> **Problem to work on**:
Write out, word for word, the lines in the entries below from the one holding "## Checklist" through the one holding "The following must be true for template/package", including both of those lines.

[Saved entries]
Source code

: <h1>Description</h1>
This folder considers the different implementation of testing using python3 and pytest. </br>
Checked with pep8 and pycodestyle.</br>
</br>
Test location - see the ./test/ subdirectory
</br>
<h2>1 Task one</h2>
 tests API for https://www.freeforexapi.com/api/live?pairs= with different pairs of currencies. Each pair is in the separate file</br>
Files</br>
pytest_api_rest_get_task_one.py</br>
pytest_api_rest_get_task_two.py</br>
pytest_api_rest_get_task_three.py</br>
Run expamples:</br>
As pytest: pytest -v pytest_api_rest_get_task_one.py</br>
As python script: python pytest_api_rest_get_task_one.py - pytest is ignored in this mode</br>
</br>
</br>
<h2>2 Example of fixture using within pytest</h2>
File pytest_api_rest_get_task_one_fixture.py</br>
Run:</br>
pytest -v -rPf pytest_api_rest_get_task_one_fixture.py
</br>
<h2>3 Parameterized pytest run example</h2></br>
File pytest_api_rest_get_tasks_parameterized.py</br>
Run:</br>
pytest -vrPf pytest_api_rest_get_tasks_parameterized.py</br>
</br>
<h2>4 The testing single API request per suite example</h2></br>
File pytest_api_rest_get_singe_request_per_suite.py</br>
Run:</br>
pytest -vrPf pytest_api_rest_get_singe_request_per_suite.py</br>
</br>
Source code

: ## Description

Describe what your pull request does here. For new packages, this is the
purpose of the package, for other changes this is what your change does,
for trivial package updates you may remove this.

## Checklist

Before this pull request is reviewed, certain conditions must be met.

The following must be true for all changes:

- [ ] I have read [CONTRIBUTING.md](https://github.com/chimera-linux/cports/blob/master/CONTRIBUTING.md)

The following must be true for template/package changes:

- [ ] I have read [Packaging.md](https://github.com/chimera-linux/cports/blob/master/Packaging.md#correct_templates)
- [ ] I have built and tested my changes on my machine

> **Your solution**:
## Checklist

Before this pull request is reviewed, certain conditions must be met.

The following must be true for all changes:

- [ ] I have read [CONTRIBUTING.md](https://github.com/chimera-linux/cports/blob/master/CONTRIBUTING.md)

The following must be true for template/package changes:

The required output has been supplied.